*Extract to read*
--------

We're hesitant to talk a lot about the futures market, only because it has acted so wishy-washy, trading in a wide range. A little over two hours ago, we would have told you that the S&P futures were down 26 points and trading 0.7% below fair value. Now, they are up flat and trading roughly in-line with fair value. Similar action has been seen in the Nasdaq 100 and Dow Jones Industrial Average futures.

The resilience could be due to any number of factors.

Leading growth/momentum stock Snowflake (SNOW) has bounced back from losses registered shortly after the company reported earnings following yesterday's close.
Traders are cognizant of the buy-the-dip aura surrounding the 50-day moving average.
Everybody's favorite fund manager -- Fed Chair Jerome Powell -- is speaking at a Wall Street Journal Jobs Summit today (12:05 p.m. ET) and there is a belief that he will continue to strike a dovish tone.
There is some speculation that the OPEC+ meeting today could result in an agreement to boost production by a smaller amount than previously expected (i.e. less than 1.5 mbpd).
It can be a fool's game these days to try to link the behavior of the futures market with the news. What seems to make sense one minute gets washed away the next with a flush of buying or selling interest. It is characteristic of a market that isn't quite sure what the next prevailing move will be.

We know now that the next prevailing move in initial jobless claims was slightly higher. Claims for the week ending February 27 were up 9,000 to 745,000 ( consensus 725,000). Continuing claims for the week ending February 20 were down 124,000 to 4.295 million.

The key takeaway from the report is that it is still stunning how high initial jobless claims are. In the same week a year ago, they were 217,000.

Separately, Q4 Productivity was revised up to -4.2% ( consensus -4.8%) from -4.8% while unit labor costs were revised down to 6.0% ( consensus 6.8%) from 6.8%.

Those economic numbers are interesting in their own right, but there is one number that is proving increasingly interesting to the stock market. It is the yield on the 10-yr note. It is up one basis point to 1.48%, and where it heads from there will help dictate where the major indices head from here.

--------

*Stored data*
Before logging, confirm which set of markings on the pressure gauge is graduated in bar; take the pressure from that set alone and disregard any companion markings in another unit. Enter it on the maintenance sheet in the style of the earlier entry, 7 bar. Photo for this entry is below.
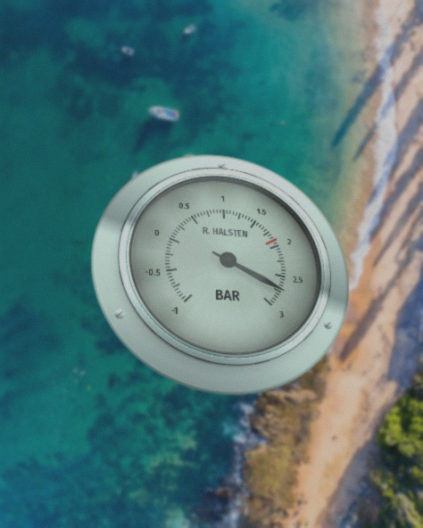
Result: 2.75 bar
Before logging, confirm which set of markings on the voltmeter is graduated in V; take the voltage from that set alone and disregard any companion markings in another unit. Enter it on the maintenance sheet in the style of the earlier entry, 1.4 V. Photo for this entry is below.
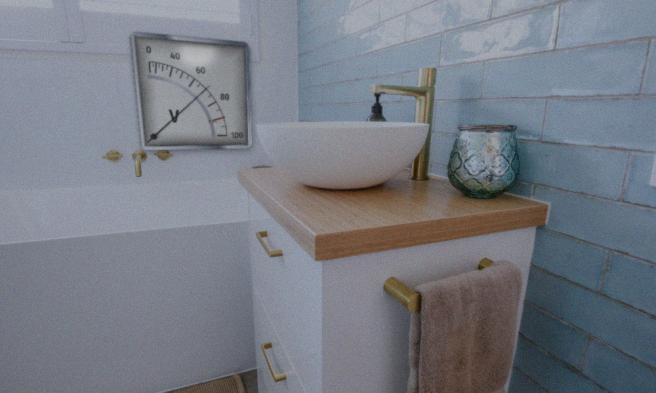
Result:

--------

*Required work*
Translate this sentence from the market commentary into Spanish: "What seems to make sense one minute gets washed away the next with a flush of buying or selling interest." Work only from the market commentary above.

*Answer to the problem*
Lo que parece tener sentido en un minuto se desvanece al siguiente con una oleada de interés comprador o vendedor.